Dampak paparan tayangan digital pada bayi dan balita dalam studi ini menjadi daftar tambahan dari berbagai masalah kesehatan yang berkaitan dengan durasi menonton pada anak usia dini. Beberapa gangguan yang muncul terkait dengan masalah perilaku, gangguan tidur, kemampuan belajar bahasa yang lambat, serta autisme atau autism spectrum disorder (ASD).

Menurut Karen Heffler, profesor rekanan dari Drexel's College of Medicine, penelitian ini memiliki implikasi terhadap autisme dan attention deficit hyperactivity disorder (ADHD) karena pemrosesan sensori atipikal jauh lebih umum terjadi pada kalangan anak.

"Perilaku repetitif, misalnya autisme, memiliki hubungan yang tinggi dengan pemrosesan sensori atipikal. Penelitian ke depan bisa menentukan apakah paparan tayangan digital pada usia dini bisa memicu keterhubungan otak sensori yang berlebihan sebagaimana terlihat dalam gangguan autisme, misalnya peningkatan respons otak terhadap rangsangan sensori," tambahnya sebagaimana dilansir dari Science Daily.

Penanganan untuk Mengurangi Tayangan Digital pada Anak

Pemrosesan sensori atipikal anak-anak dengan gangguan tertentu bisa terwujud dalam ragam perilaku. Pada anak dengan autisme, perilaku hiperaktif, sifat mudah tersinggung, serta kesulitan dalam bersosialisasi, makan, dan tidur menjadi hal yang umum terjadi. Sementara itu, rendahnya kualitas hidup dan kecemasan menjadi akibat dari pemrosesan sensori atipikal pada anak-anak dengan ADHD.

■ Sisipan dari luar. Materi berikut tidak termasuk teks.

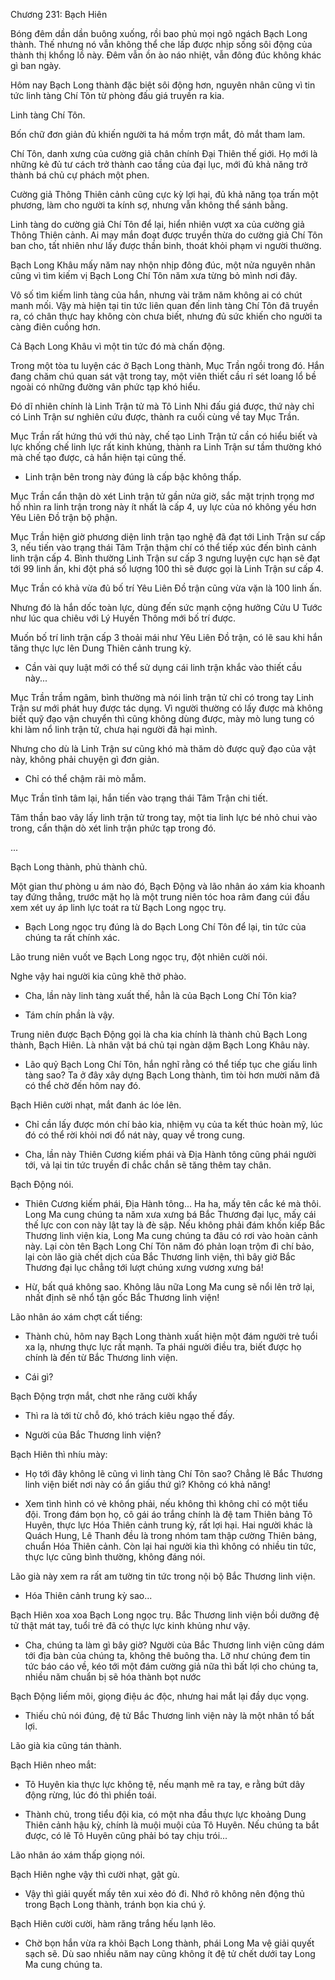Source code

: 




Chương 231: Bạch Hiên


Bóng đêm dần dần buông xuống, rồi bao phủ mọi ngõ ngách Bạch Long thành. Thế nhưng nó vẫn không thể che lấp được nhịp sống sôi động của thành thị khổng lồ này. Đêm vẫn ồn ào náo nhiệt, vẫn đông đúc không khác gì ban ngày.

Hôm nay Bạch Long thành đặc biệt sôi động hơn, nguyên nhân cũng vì tin tức linh tàng Chí Tôn từ phòng đấu giá truyền ra kia.

Linh tàng Chí Tôn.

Bốn chữ đơn giản đủ khiến người ta há mồm trợn mắt, đỏ mắt tham lam.

Chí Tôn, danh xưng của cường giả chân chính Đại Thiên thế giới. Họ mới là những kẻ đủ tư cách trở thành cao tầng của đại lục, mới đủ khả năng trở thành bá chủ cự phách một phen.

Cường giả Thông Thiên cảnh cũng cực kỳ lợi hại, đủ khả năng tọa trấn một phương, làm cho người ta kính sợ, nhưng vẫn không thể sánh bằng.

Linh tàng do cường giả Chí Tôn để lại, hiển nhiên vượt xa của cường giả Thông Thiên cảnh. Ai may mắn đoạt được truyền thừa do cường giả Chí Tôn ban cho, tất nhiên như lấy được thần binh, thoát khỏi phạm vi người thường.

Bạch Long Khâu mấy năm nay nhộn nhịp đông đúc, một nửa nguyên nhân cũng vì tìm kiếm vị Bạch Long Chí Tôn năm xưa từng bỏ mình nơi đây.

Vô số tìm kiếm linh tàng của hắn, nhưng vài trăm năm không ai có chút manh mối. Vậy mà hiện tại tin tức liên quan đến linh tàng Chí Tôn đã truyền ra, có chân thực hay không còn chưa biết, nhưng đủ sức khiến cho người ta càng điên cuồng hơn.

Cả Bạch Long Khâu vì một tin tức đó mà chấn động.

Trong một tòa tu luyện các ở Bạch Long thành, Mục Trần ngồi trong đó. Hắn đang chăm chú quan sát vật trong tay, một viên thiết cầu rỉ sét loang lổ bề ngoài có những đường vân phức tạp khó hiểu.

Đó dĩ nhiên chính là Linh Trận tử mà Tô Linh Nhi đấu giá được, thứ này chỉ có Linh Trận sư nghiên cứu được, thành ra cuối cùng về tay Mục Trần.

Mục Trần rất hứng thú với thú này, chế tạo Linh Trận tử cần có hiểu biết và lực khống chế linh lực rất kinh khủng, thành ra Linh Trận sư tầm thường khó mà chế tạo được, cả hắn hiện tại cũng thế.

- Linh trận bên trong này đúng là cấp bậc không thấp.

Mục Trần cẩn thận dò xét Linh trận tử gần nửa giờ, sắc mặt trịnh trọng mơ hồ nhìn ra linh trận trong này ít nhất là cấp 4, uy lực của nó không yếu hơn Yêu Liên Đồ trận bộ phận.

Mục Trần hiện giờ phương diện linh trận tạo nghệ đã đạt tới Linh Trận sư cấp 3, nếu tiến vào trạng thái Tâm Trận thậm chí có thể tiếp xúc đến bình cảnh linh trận cấp 4. Bình thường Linh Trận sư cấp 3 ngưng luyện cực hạn sẽ đạt tới 99 linh ấn, khi đột phá số lượng 100 thì sẽ được gọi là Linh Trận sư cấp 4.

Mục Trần có khả vừa đủ bố trí Yêu Liên Đồ trận cũng vừa vặn là 100 linh ấn.

Nhưng đó là hắn dốc toàn lực, dùng đến sức mạnh cộng hưởng Cửu U Tước như lúc qua chiêu với Lý Huyền Thông mới bố trí được.

Muốn bố trí linh trận cấp 3 thoải mái như Yêu Liên Đồ trận, có lẽ sau khi hắn tăng thực lực lên Dung Thiên cảnh trung kỳ.

- Cần vài quy luật mới có thể sử dụng cái linh trận khắc vào thiết cầu này...

Mục Trần trầm ngâm, bình thường mà nói linh trận tử chỉ có trong tay Linh Trận sư mới phát huy được tác dụng. Vì người thường có lấy được mà không biết quỹ đạo vận chuyển thì cũng không dùng được, mày mò lung tung có khi làm nổ linh trận tử, chưa hại người đã hại mình.

Nhưng cho dù là Linh Trận sư cũng khó mà thăm dò được quỹ đạo của vật này, không phải chuyện gì đơn giản.

- Chỉ có thể chậm rãi mò mẫm.

Mục Trần tĩnh tâm lại, hắn tiến vào trạng thái Tâm Trận chi tiết.

Tâm thần bao vây lấy linh trận tử trong tay, một tia linh lực bé nhỏ chui vào trong, cẩn thận dò xét linh trận phức tạp trong đó.

...

Bạch Long thành, phủ thành chủ.

Một gian thư phòng u ám nào đó, Bạch Động và lão nhân áo xám kia khoanh tay đứng thẳng, trước mặt họ là một trung niên tóc hoa râm đang cúi đầu xem xét uy áp linh lực toát ra từ Bạch Long ngọc trụ.

- Bạch Long ngọc trụ đúng là do Bạch Long Chí Tôn để lại, tin tức của chúng ta rất chính xác.

Lão trung niên vuốt ve Bạch Long ngọc trụ, đột nhiên cười nói.

Nghe vậy hai người kia cũng khẽ thở phào.

- Cha, lần này linh tàng xuất thế, hẳn là của Bạch Long Chí Tôn kia?

- Tám chín phần là vậy.

Trung niên được Bạch Động gọi là cha kia chính là thành chủ Bạch Long thành, Bạch Hiên. Là nhân vật bá chủ tại ngàn dặm Bạch Long Khâu này.

- Lão quỷ Bạch Long Chí Tôn, hắn nghĩ rằng có thể tiếp tục che giấu linh tàng sao? Ta ở đây xây dựng Bạch Long thành, tìm tòi hơn mười năm đã có thể chờ đến hôm nay đó.

Bạch Hiên cười nhạt, mắt đanh ác lóe lên.

- Chỉ cần lấy được món chí bảo kia, nhiệm vụ của ta kết thúc hoàn mỹ, lúc đó có thể rời khỏi nơi đổ nát này, quay về trong cung.

- Cha, lần này Thiên Cương kiếm phái và Địa Hành tông cũng phái người tới, vả lại tin tức truyền đi chắc chắn sẽ tăng thêm tay chân.

Bạch Động nói.

- Thiên Cương kiếm phái, Địa Hành tông... Ha ha, mấy tên cắc ké mà thôi. Long Ma cung chúng ta năm xưa xưng bá Bắc Thương đại lục, mấy cái thế lực con con này lật tay là đè sập. Nếu không phải đám khốn kiếp Bắc Thương linh viện kia, Long Ma cung chúng ta đâu có rơi vào hoàn cảnh này. Lại còn tên Bạch Long Chí Tôn năm đó phản loạn trộm đi chí bảo, lại còn lão già chết dịch của Bắc Thương linh viện, thì bây giờ Bắc Thương đại lục chẳng tới lượt chúng xưng vương xưng bá!

- Hừ, bất quá không sao. Không lâu nữa Long Ma cung sẽ nổi lên trở lại, nhất định sẽ nhổ tận gốc Bắc Thương linh viện!

Lão nhân áo xám chợt cất tiếng:

- Thành chủ, hôm nay Bạch Long thành xuất hiện một đám người trẻ tuổi xa lạ, nhưng thực lực rất mạnh. Ta phái người điều tra, biết được họ chính là đến từ Bắc Thương linh viện.

- Cái gì?

Bạch Động trợn mắt, chơt nhe răng cười khẩy

- Thì ra là tới từ chỗ đó, khó trách kiêu ngạo thế đấy.

- Người của Bắc Thương linh viện?

Bạch Hiên thì nhíu mày:

- Họ tới đây không lẽ cũng vì linh tàng Chí Tôn sao? Chẳng lẽ Bắc Thương linh viện biết nơi này có ẩn giấu thứ gì? Không có khả năng!

- Xem tình hình có vẻ không phải, nếu không thì không chỉ có một tiểu đội. Trong đám bọn họ, cô gái áo trắng chính là đệ tam Thiên bảng Tô Huyên, thực lực Hóa Thiên cảnh trung kỳ, rất lợi hại. Hai người khác là Quách Hung, Lê Thanh đều là trong nhóm tam thập cường Thiên bảng, chuẩn Hóa Thiên cảnh. Còn lại hai người kia thì không có nhiều tin tức, thực lực cũng bình thường, không đáng nói.

Lão già này xem ra rất am tường tin tức trong nội bộ Bắc Thương linh viện.

- Hóa Thiên cảnh trung kỳ sao...

Bạch Hiên xoa xoa Bạch Long ngọc trụ. Bắc Thương linh viện bồi dưỡng đệ tử thật mát tay, tuổi trẻ đã có thực lực kinh khủng như vậy.

- Cha, chúng ta làm gì bây giờ? Người của Bắc Thương linh viện cũng dám tới địa bàn của chúng ta, không thê buông tha. Lỡ như chúng đem tin tức báo cáo về, kéo tới một đám cường giả nữa thì bất lợi cho chúng ta, nhiều năm chuẩn bị sẽ hóa thành bọt nước

Bạch Động liếm môi, giọng điệu ác độc, nhưng hai mắt lại đầy dục vọng.

- Thiếu chủ nói đúng, đệ tử Bắc Thương linh viện này là một nhân tố bất lợi.

Lão già kia cũng tán thành.

Bạch Hiên nheo mắt:

- Tô Huyên kia thực lực không tệ, nếu mạnh mẽ ra tay, e rằng bứt dây động rừng, lúc đó thì phiền toái.

- Thành chủ, trong tiểu đội kia, có một nha đầu thực lực khoảng Dung Thiên cảnh hậu kỳ, chính là muội muội của Tô Huyên. Nếu chúng ta bắt được, có lẽ Tô Huyên cũng phải bó tay chịu trói...

Lão nhân áo xám thấp giọng nói.

Bạch Hiên nghe vậy thì cười nhạt, gật gù.

- Vậy thì giải quyết mấy tên xui xẻo đó đi. Nhớ rõ không nên động thủ trong Bạch Long thành, tránh bọn kia chú ý.

Bạch Hiên cười cười, hàm răng trắng hếu lạnh lẽo.

- Chờ bọn hắn vừa ra khỏi Bạch Long thành, phái Long Ma vệ giải quyết sạch sẽ. Dù sao nhiều năm nay cũng không ít đệ tử chết dưới tay Long Ma cung chúng ta.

"Dengan pertimbangan hubungan antara durasi menonton tayangan yang tinggi serta serangkaian masalah perilaku dan perkembangan, ini bisa berdampak baik pada balita yang menunjukkan gejala tersebut untuk melakukan pengurangan waktu menonton ditambah dengan latihan pemrosesan sensori oleh terapis okupasi," jelasnya.

Terkait dengan rekomendasi tontonan tayangan digital, baik televisi, DVD, maupun tontonan dalam gawai, Organisasi Kesehatan Dunia (WHO) merekomendasikan bahwa anak-anak di bawah usia dua tahun untuk tidak menonton tayangan digital atau melakukan screen time. Sementara itu, anak-anak di bawah usia lima tahun disarankan untuk memiliki screen time maksimal selama satu jam.

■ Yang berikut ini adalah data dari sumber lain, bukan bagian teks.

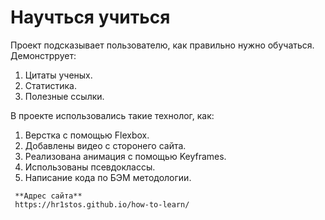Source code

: # __Научться учиться__

   Проект подсказывает пользователю, как правильно нужно обучаться.
   Демонстррует:
   1. Цитаты ученых.
   2. Статистика.
   3. Полезные ссылки.


   В проекте использовались такие технолог, как:
   1. Верстка с помощью Flexbox.
   2. Добавлены видео с сторонего сайта.
   3. Реализована анимация с помощью Keyframes.
   4. Использованы псевдоклассы.
   5. Написание кода по БЭМ методологии.

	 **Адрес сайта**
	 https://hr1stos.github.io/how-to-learn/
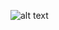 

![alt text]([http://url/to/img.png](https://raw.githubusercontent.com/alifele/Python/master/PyZy/pics/Icon.png))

Tak hanya itu, WHO juga mengimbau orangtua untuk mendorong anak untuk melakukan aktivitas yang mendorong kemampuan sensori. Beberapa contohnya adalah mengobrol, membaca dongeng, dan bermain aktivitas fisik dengan durasi tertentu.

David Bennett, profesor Drexel's College of Medicine, menambahkan bahwa pelatihan dan edukasi kepada orangtua menjadi kunci dari mengurangi bahkan menghindari waktu paparan tayangan digital pada anak di bawah usia dua tahun.